> [Exercise instructions]:
A. Write out the passage of the courthouse page from "Response to site" to "place of importance." word for word.
B. According to the courthouse page, what is housed on the first level of the building?

> [Document segment]:

-- Start --

Calaveras County - New San Andreas Courthouse

  • Client

    • Calif. Administrative Office of the Courts
  • Project Type

Design Achievement - As part of the initial planning sessions for Calaveras County's New San Andreas Courthouse, DLR Group helped define goals and key expectations rooted in the expression of the courthouse as a representation of democracy and a place of importance in the local community. The unique rural context, set among delicate oak woodlands and natural topography, was also a source of inspiration. A small archaeological site with Indian grinding stones links the parcel to an earlier time. This historical connection and views to the Sierra foothills beyond became an integral part of how the design team began to think about the building. In orientation, form, materials, and details the facility is a gesture toward this place and time, layered with elements of the past, and the dignity and honor associated with courthouses. Click here for local coverage of opening day ceremonies, and how this facility is positioned to improve public safety.

Scope Summary - The base of this 44,644 SF building is symbolic of the natural surroundings. Mitigating the extreme grade changes, free flowing and organic but weighted and grounded in its materiality, the building base becomes the foundation from which the upper floors spring.  The clerk of the court, jury assembly, and the court-support offices are housed on the first level. These components are the foundation and support network to the court system. The upper level of the building is ordered and balanced. Here the courtrooms are expressed in juxtaposition against the base. Just as the court system provides order and guidance to our changing society, this literal interpretation provides a resolution to the building massing. At the roof line the four courtroom volumes are expressed against a datum of metal which is symbolic of the mountains beyond as they rise above the horizon. DLR Group provided planning, programming, architecture, and building optimization services.

"This is a much safer facility. It is exciting, and in 50 years we will still be proud of this building.”
 - Merita Callaway, Calaveras County
   Board of Supervisors Chair

Honoring history
The project site is in proximity to a series of historic Indian settlements and State Parks that preserve the remaining artifacts of the Miwok Indians. The project team was excited by Indian grinding stones that are present on the building site, and the round house structures that were intrinsic by these native peoples. Early design thinking took cues from these gathering spaces in how they create a sense of community presence, define interior space, express themselves both vertically and across the topography, and how they meet the ground. 

Response to site
The site organization and entry procession are rooted in the idea of putting the courthouse at the top of the hill, or at the high point of the site. This location distinguishes the courthouse from the neighboring jail. An entry drive brings vehicular traffic into the site on axis with the building entrance. Access to the building from the public parking area to the south is across an entry plaza that signifies the arrival at a place of importance.

-- End --

> [Material]:

-- Start --

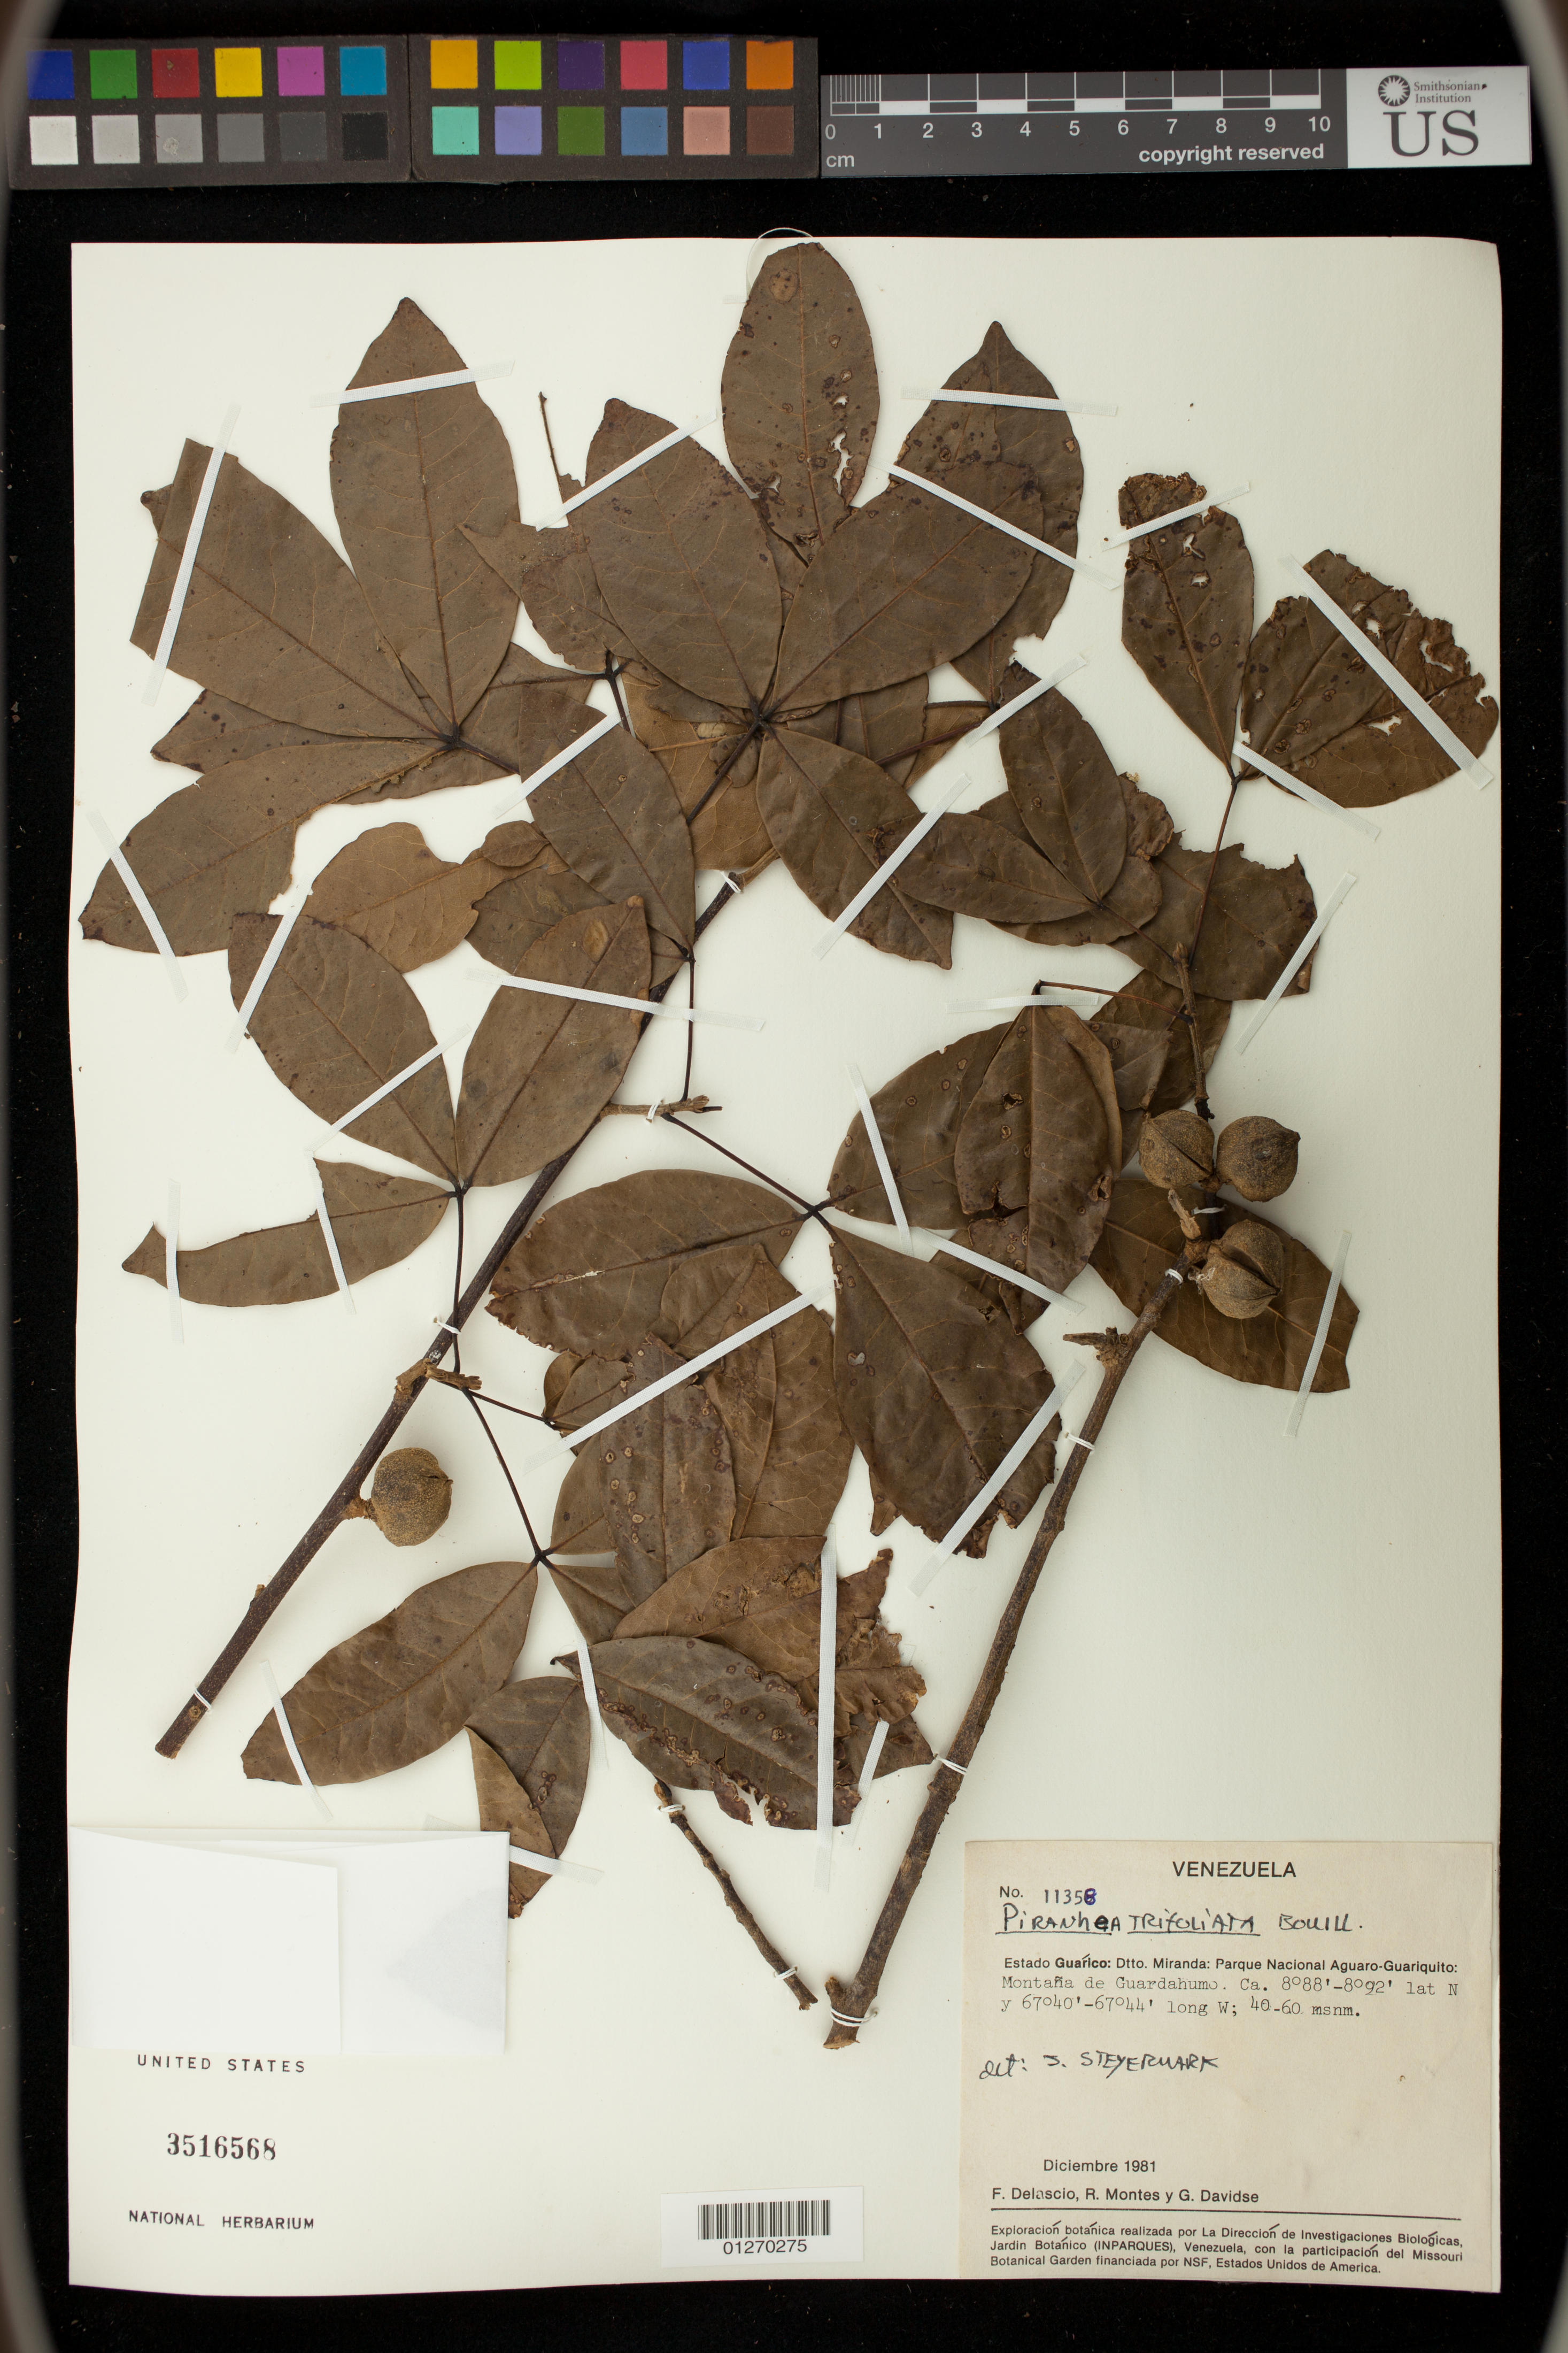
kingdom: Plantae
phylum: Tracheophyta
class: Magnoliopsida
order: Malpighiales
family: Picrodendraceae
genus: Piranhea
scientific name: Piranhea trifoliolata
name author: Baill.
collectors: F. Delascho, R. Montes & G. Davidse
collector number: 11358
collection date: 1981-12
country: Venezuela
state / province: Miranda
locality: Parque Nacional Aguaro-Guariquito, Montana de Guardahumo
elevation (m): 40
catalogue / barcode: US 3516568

-- End --
-- Start --

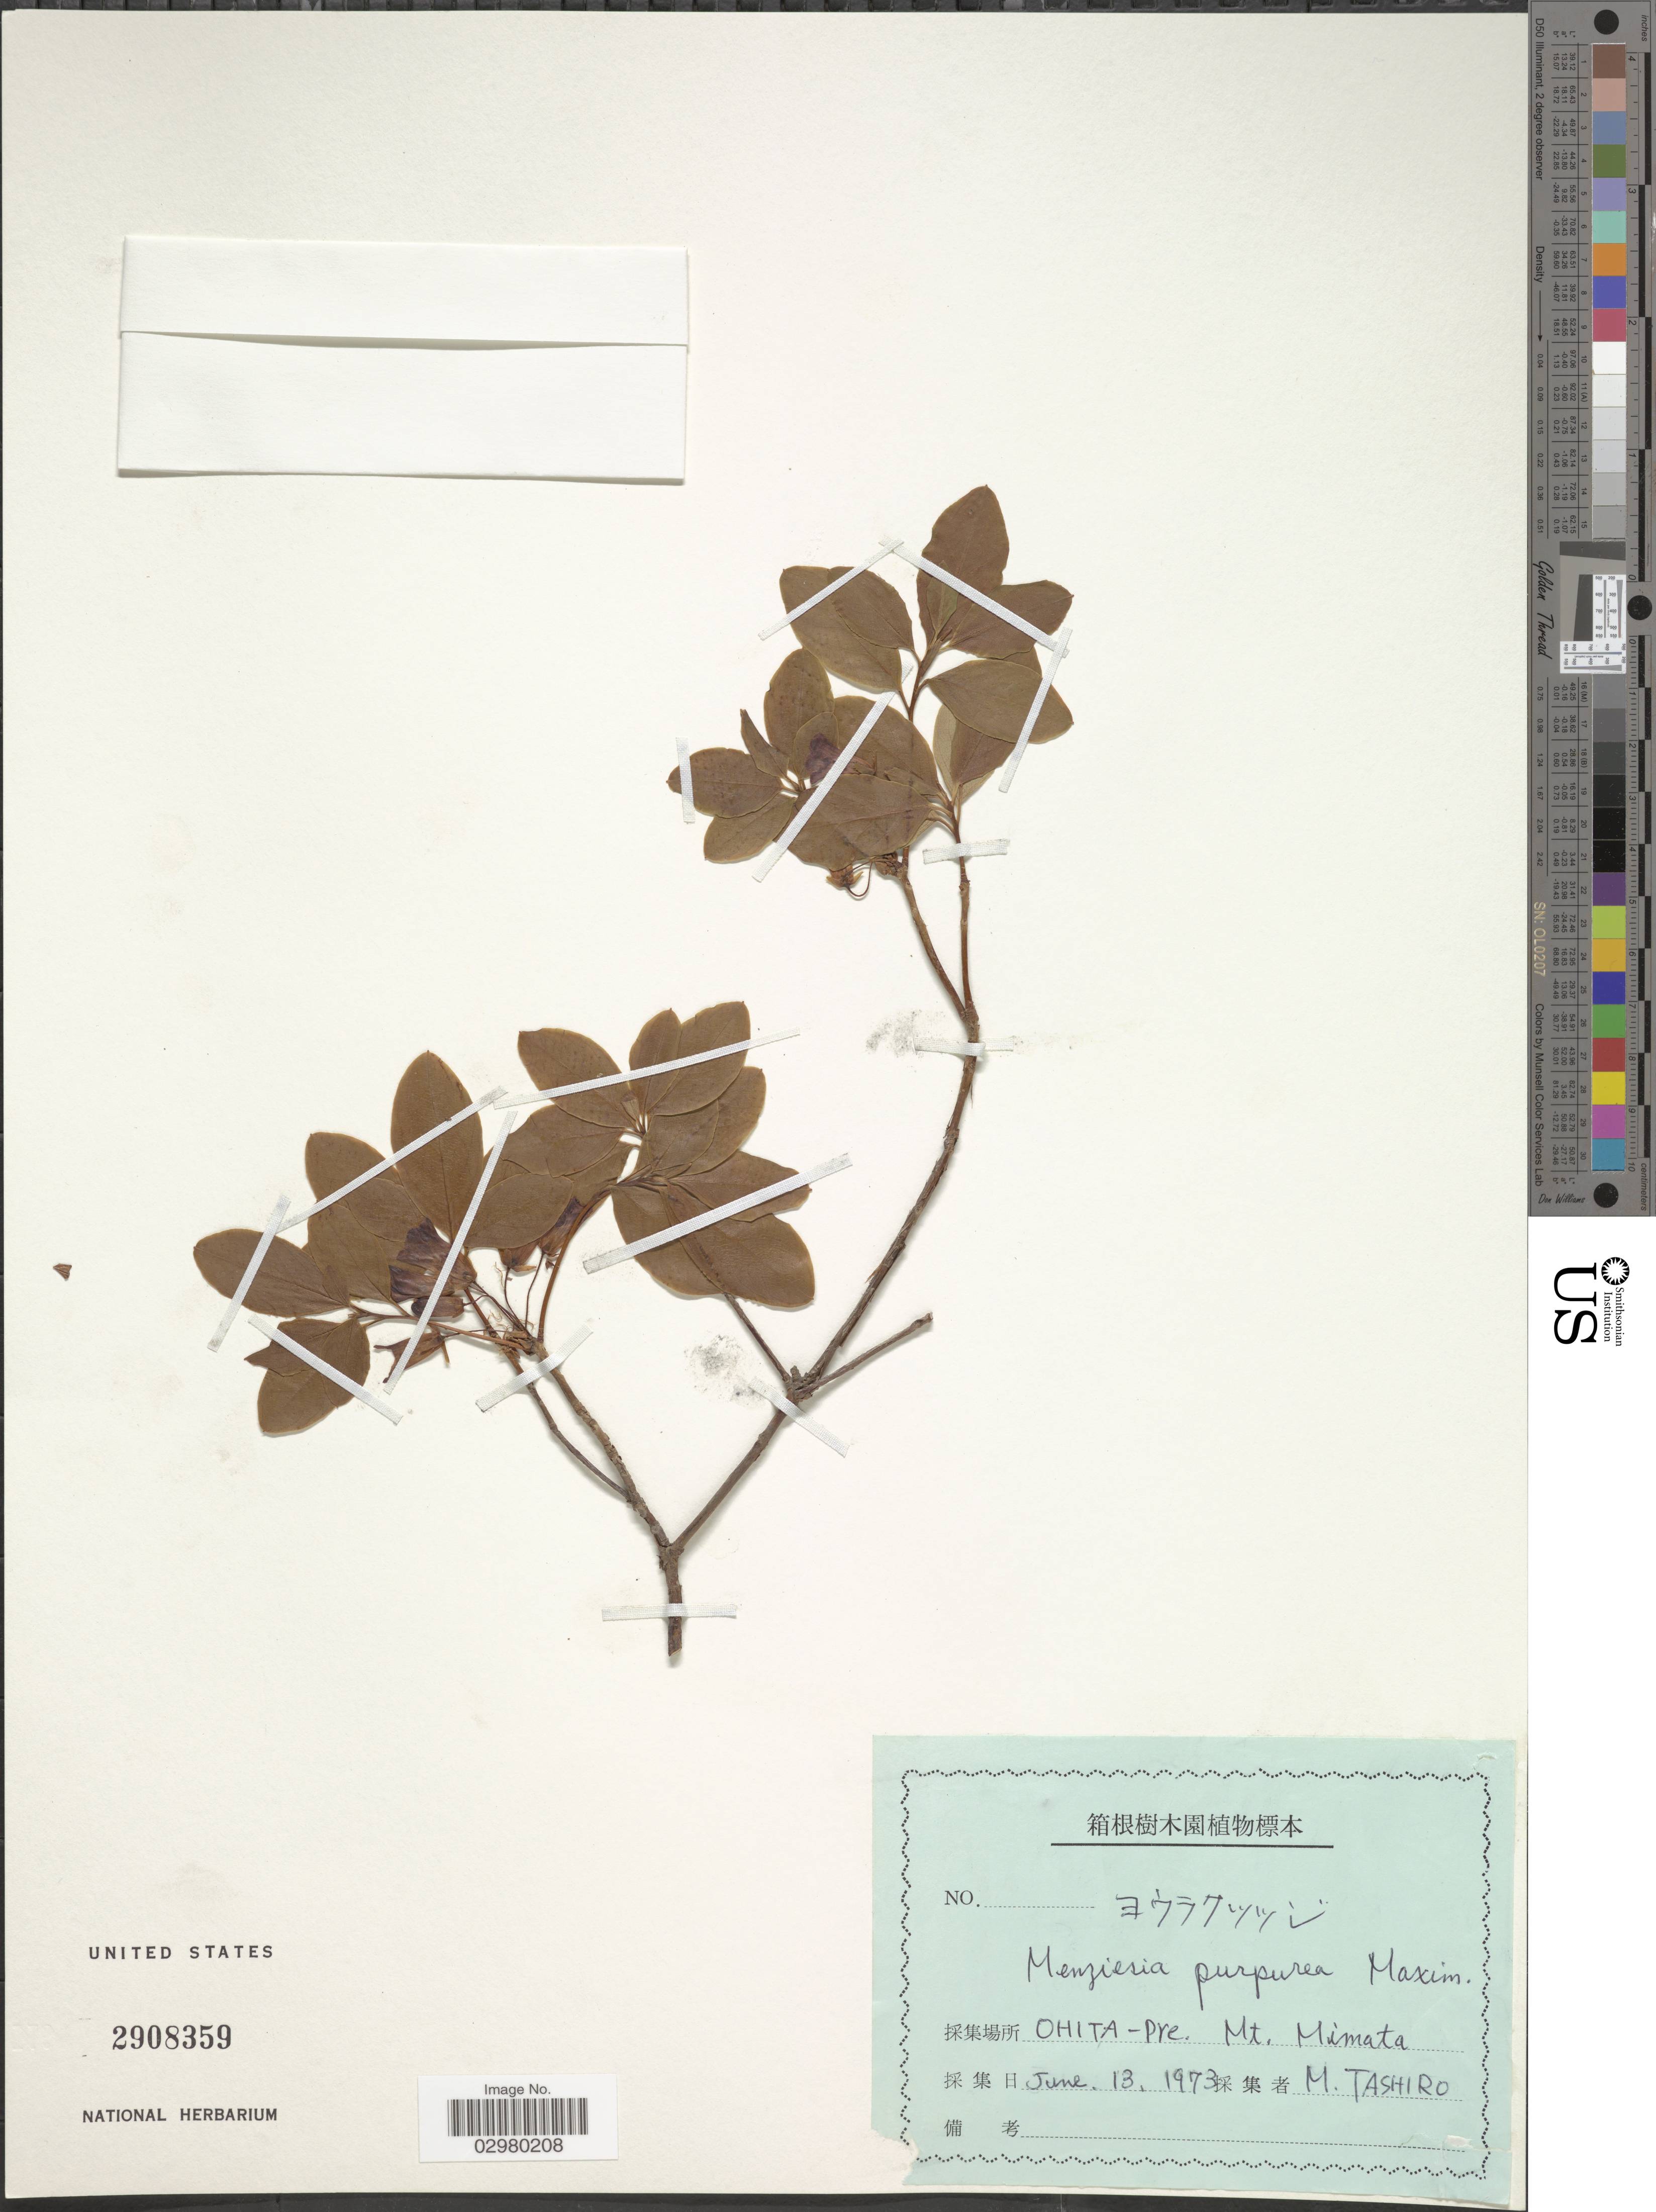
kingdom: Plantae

-- End --

> [Answers by task]:
A.
Response to site
The site organization and entry procession are rooted in the idea of putting the courthouse at the top of the hill, or at the high point of the site. This location distinguishes the courthouse from the neighboring jail. An entry drive brings vehicular traffic into the site on axis with the building entrance. Access to the building from the public parking area to the south is across an entry plaza that signifies the arrival at a place of importance.

B. The clerk of the court, jury assembly, and the court-support offices.